Assisted Dying: MPs narrowly vote in favour of controversial Bill – what next?
The gates have opened for the Assisted Dying Bill today after MPs voted 330 to 275, majority 55, to approve a second reading of the controversial Bill
The gates have opened for the Assisted Dying Bill today after MPs voted 330 to 275, majority 55, to approve a second reading of the controversial Bill, following a five hour debate at the House.
The Bill, known as Terminally Ill Adults (End of Life), if passed, will allow adults who are terminally ill, subject to safeguards and protections, to request and be provided with assistance to end their own life, subject to the approval of two doctors and a High Court judge.
It was proposed by Labour’s Kim Leadbeater MP in mid-October and is set for a vote by MP’s later today to either kill the Bill or allow it to go forward for further scrutiny at a later date.

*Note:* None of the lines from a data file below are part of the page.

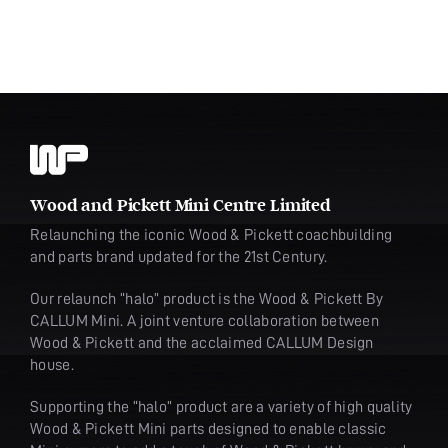
Wood and Pickett Mini Centre Limited
Relaunching the iconic Wood & Pickett coachbuilding
and parts brand updated for the 21st Century.
Our relaunch “halo” product is the Wood & Pickett By
CALLUM Mini. A joint venture collaboration between
Wood & Pickett and the acclaimed CALLUM Design
house.
Supporting the “halo” product are a variety of high quality
Wood & Pickett Mini parts designed to enable classic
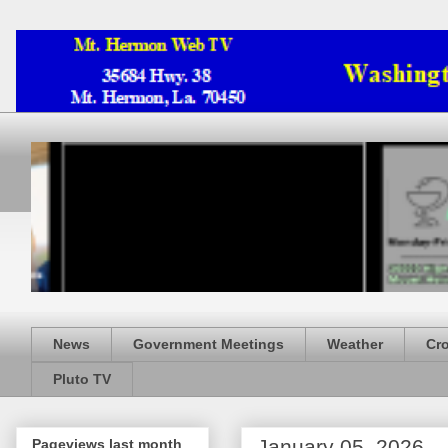
News
Government Meetings
Weather
Cr
Pluto TV
January 05, 2026
Pageviews last month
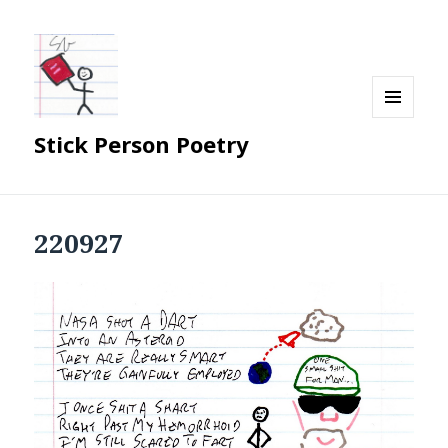
MENU
Stick Person Poetry
AND
WIDGETS
220927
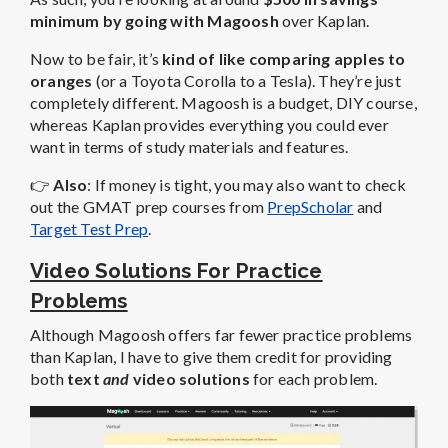
minimum by going with Magoosh
over Kaplan.
Now to be fair, it’s
kind of like comparing apples to
oranges
(or a Toyota Corolla to a Tesla). They’re just
completely different. Magoosh is a budget, DIY course,
whereas Kaplan provides everything you could ever
want in terms of study materials and features.
👉
Also
: If money is tight, you may also want to check
out the GMAT prep courses from
PrepScholar
and
Target Test Prep
.
Video Solutions For Practice
Problems
Although Magoosh offers far fewer practice problems
than Kaplan, I have to give them credit for providing
both
text
and
video solutions
for each problem.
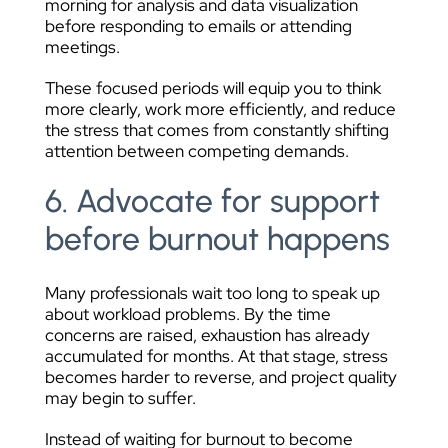
morning for analysis and data visualization
before responding to emails or attending
meetings.
These focused periods will equip you to think
more clearly, work more efficiently, and reduce
the stress that comes from constantly shifting
attention between competing demands.
6. Advocate for support
before burnout happens
Many professionals wait too long to speak up
about workload problems. By the time
concerns are raised, exhaustion has already
accumulated for months. At that stage, stress
becomes harder to reverse, and project quality
may begin to suffer.
Instead of waiting for burnout to become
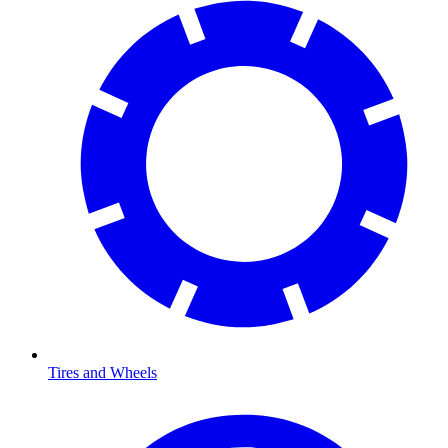
Tires and Wheels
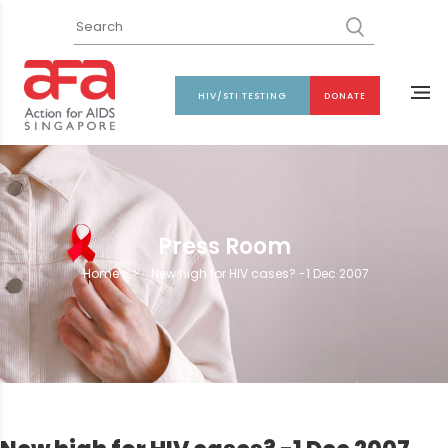
HIV/STI TESTING
DONATE
Press Room
Home
>
New high for HIV cases? -1 Dec 2007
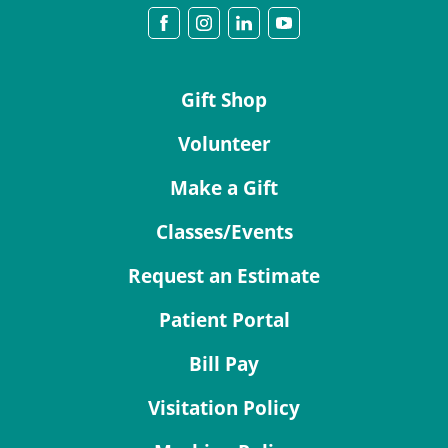
Gift Shop
Volunteer
Make a Gift
Classes/Events
Request an Estimate
Patient Portal
Bill Pay
Visitation Policy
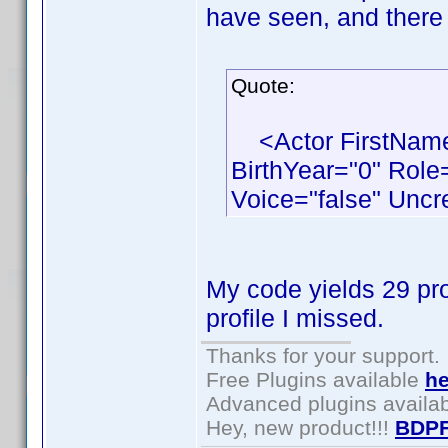
have seen, and there 
Quote:
<Actor FirstName
BirthYear="0" Role
Voice="false" Uncr
My code yields 29 pro
profile I missed.
Thanks for your support.
Free Plugins available
he
Advanced plugins availa
Hey, new product!!!
BDPF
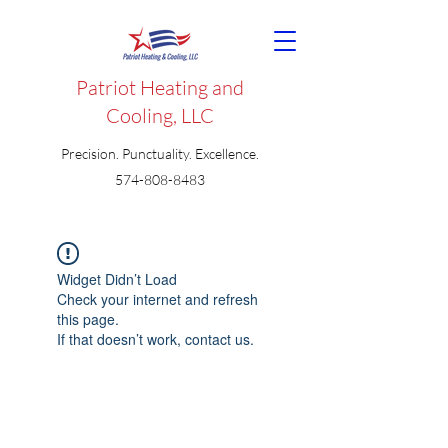
Patriot Heating and
Cooling, LLC
Precision. Punctuality. Excellence.
574-808-8483
Widget Didn’t Load
Check your internet and refresh
this page.
If that doesn’t work, contact us.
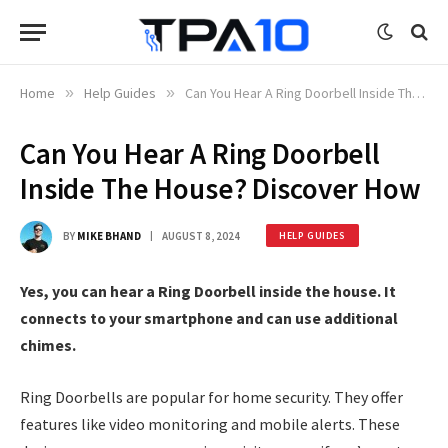
Home
»
Help Guides
»
Can You Hear A Ring Doorbell Inside The House? Discover How
Can You Hear A Ring Doorbell
Inside The House? Discover How
BY
MIKE BHAND
AUGUST 8, 2024
HELP GUIDES
Yes, you can hear a Ring Doorbell inside the house. It
connects to your smartphone and can use additional
chimes.
Ring Doorbells are popular for home security. They offer
features like video monitoring and mobile alerts. These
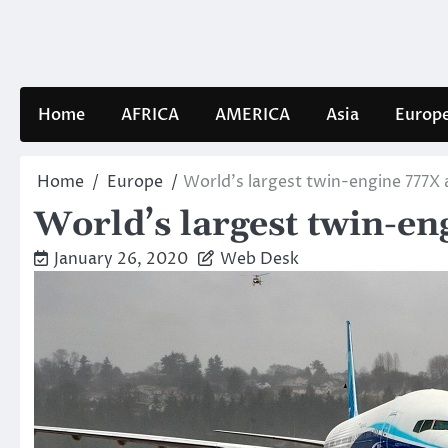
Skip
to
content
Home
AFRICA
AMERICA
Asia
Europ
Home
Europe
World’s largest twin-engine 777X a
World’s largest twin-en
January 26, 2020
Web Desk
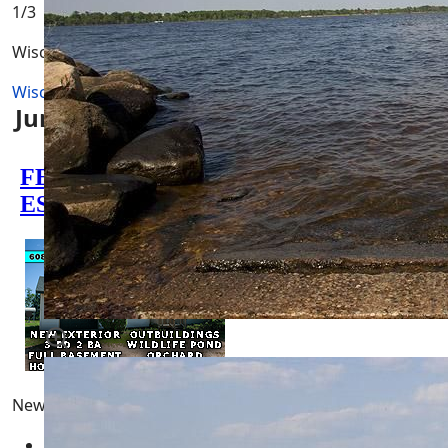
1
/3
Wisconsin River
Wisconsin River
Juneau County Wisconsin Activities
Newest Pages
Adams County Wisconsin Real Estate for Sale
05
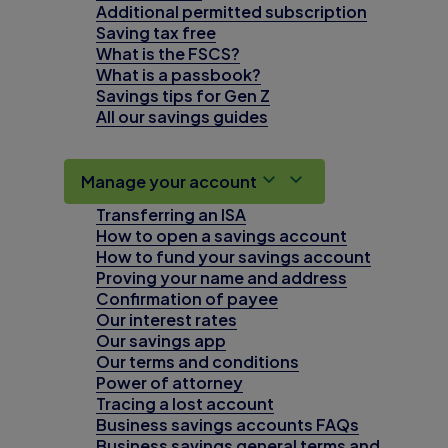
Additional permitted subscription
Saving tax free
What is the FSCS?
What is a passbook?
Savings tips for Gen Z
All our savings guides
Manage your account
Transferring an ISA
How to open a savings account
How to fund your savings account
Proving your name and address
Confirmation of payee
Our interest rates
Our savings app
Our terms and conditions
Power of attorney
Tracing a lost account
Business savings accounts FAQs
Business savings general terms and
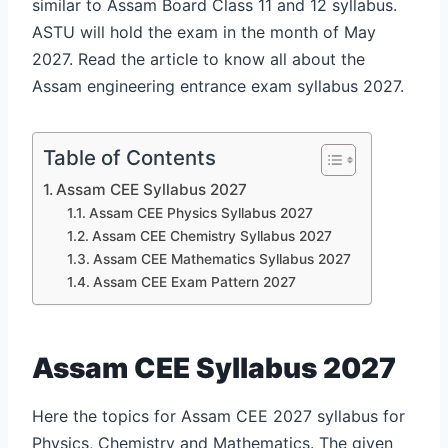
similar to Assam Board Class 11 and 12 syllabus.
ASTU will hold the exam in the month of May
2027. Read the article to know all about the
Assam engineering entrance exam syllabus 2027.
Table of Contents
Assam CEE Syllabus 2027
Assam CEE Physics Syllabus 2027
Assam CEE Chemistry Syllabus 2027
Assam CEE Mathematics Syllabus 2027
Assam CEE Exam Pattern 2027
Assam CEE Syllabus 2027
Here the topics for Assam CEE 2027 syllabus for
Physics, Chemistry and Mathematics. The given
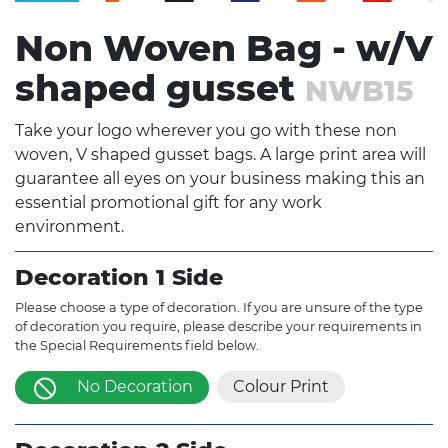
Non Woven Bag - w/V
shaped gusset
NWB15
Take your logo wherever you go with these non
woven, V shaped gusset bags. A large print area will
guarantee all eyes on your business making this an
essential promotional gift for any work
environment.
Decoration 1 Side
Please choose a type of decoration. If you are unsure of the type
of decoration you require, please describe your requirements in
the Special Requirements field below.
No Decoration
Colour Print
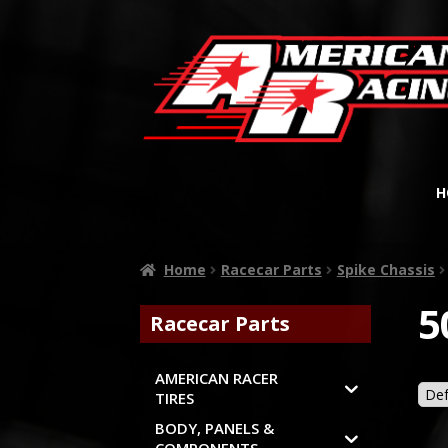
H
Home
Racecar Parts
Spike Chassis
5
Racecar Parts
AMERICAN RACER
TIRES
BODY, PANELS &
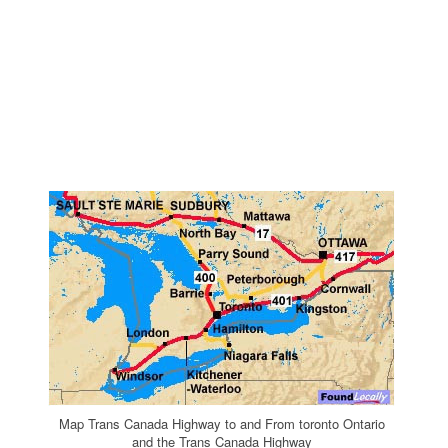
Map Trans Canada Highway to and From toronto Ontario
and the Trans Canada Highway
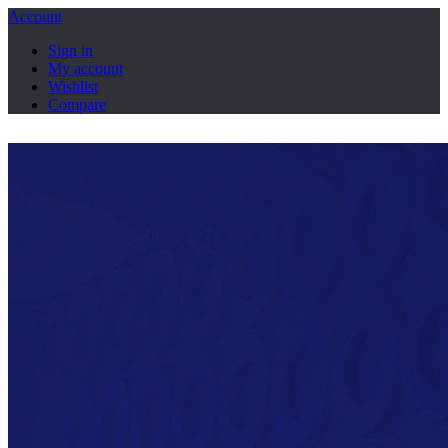
Account
Sign in
My account
Wishlist
Compare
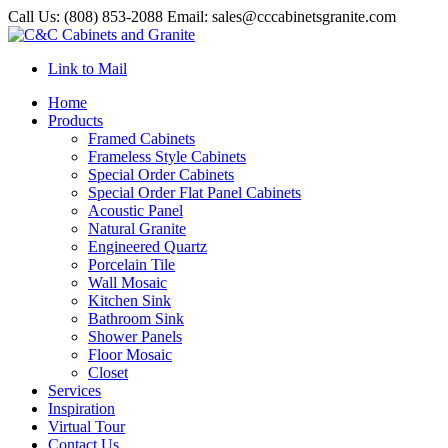
Call Us: (808) 853-2088 Email: sales@cccabinetsgranite.com
Link to Mail
Home
Products
Framed Cabinets
Frameless Style Cabinets
Special Order Cabinets
Special Order Flat Panel Cabinets
Acoustic Panel
Natural Granite
Engineered Quartz
Porcelain Tile
Wall Mosaic
Kitchen Sink
Bathroom Sink
Shower Panels
Floor Mosaic
Closet
Services
Inspiration
Virtual Tour
Contact Us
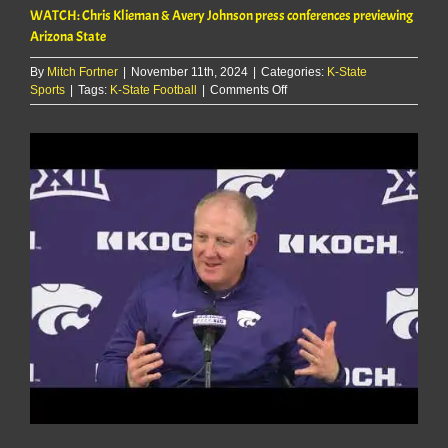
WATCH: Chris Klieman & Avery Johnson press conferences previewing
Arizona State
By
Mitch Fortner
|
November 11th, 2024
|
Categories:
K-State
on
Sports
|
Tags:
K-State Football
|
Comments Off
WATCH:
Chris
View
Klieman
Larger
&
Image
Avery
Johnson
press
conferences
previewing
Arizona
State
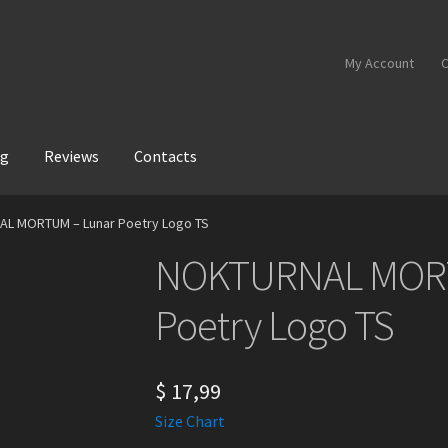
My Account
C
og
Reviews
Contacts
L MORTUM – Lunar Poetry Logo TS
NOKTURNAL MORT
Poetry Logo TS
$
17,99
Size Chart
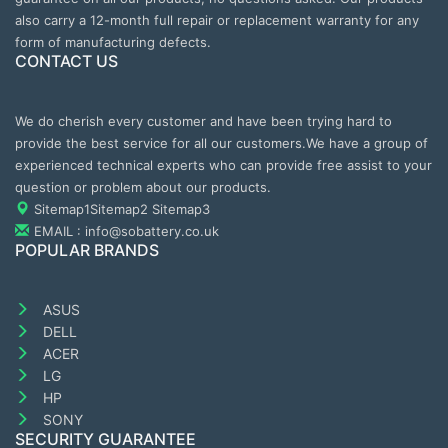
also carry a 12-month full repair or replacement warranty for any
form of manufacturing defects.
CONTACT US
We do cherish every customer and have been trying hard to
provide the best service for all our customers.We have a group of
experienced technical experts who can provide free assist to your
question or problem about our products.
Sitemap1
Sitemap2
Sitemap3
EMAIL : info@sobattery.co.uk
POPULAR BRANDS
ASUS
DELL
ACER
LG
HP
SONY
SECURITY GUARANTEE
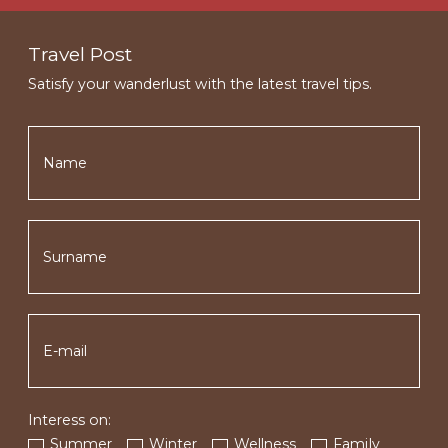
Travel Post
Satisfy your wanderlust with the latest travel tips.
Interess on:
Summer
Winter
Wellness
Family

This vote comes nearly a decade after the last time this issue was before the House, as back in 2015, MPs rejected a ‘right to die’ Bill by 330 votes to 118.
The five hour debate commenced at the House of Commons at 9:30am, before the MPs held a vote just after 2pm, where a 55 majority approved the Bill to move onto its next stage.
The Bill will now go to the committee stage where MPs can table amendments, before facing further scrutiny and votes in both the House of Commons and the House of Lords.
Commons Speaker Sir Lindsay Hoyle said this morning that more than 160 MPs were bidding to speak in the debate, as the members aimed to get through the legislation line-by-line.
Labour’s Leadbeater MP said the assisted dying Bill will give people “choice, autonomy and dignity” as she opened the debate in the Commons.
But Conservative Danny Kruger MP told the House that Bill is “too big” and “too flawed” for MPs to make meaningful changes to it.
Ed Miliband and Hilary Benn are among those in favour, while Health Secretary Wes Streeting and the Justice Secretary Shabana Mahmood were opposed.
Despite this, a recent YouGov poll found three quarters (74 per cent) are, in principle, in favour of legalising the practice, with only around one in eight (13 per cent) opposed.
Commenting on the Bill, Nicola Beasley, senior associate at Stowe Family Law explained, “by legalising assisted dying in the way that the bill as it stands intends, individuals would be able to choose to end their own life by self-administering a prescribed lethal substance.”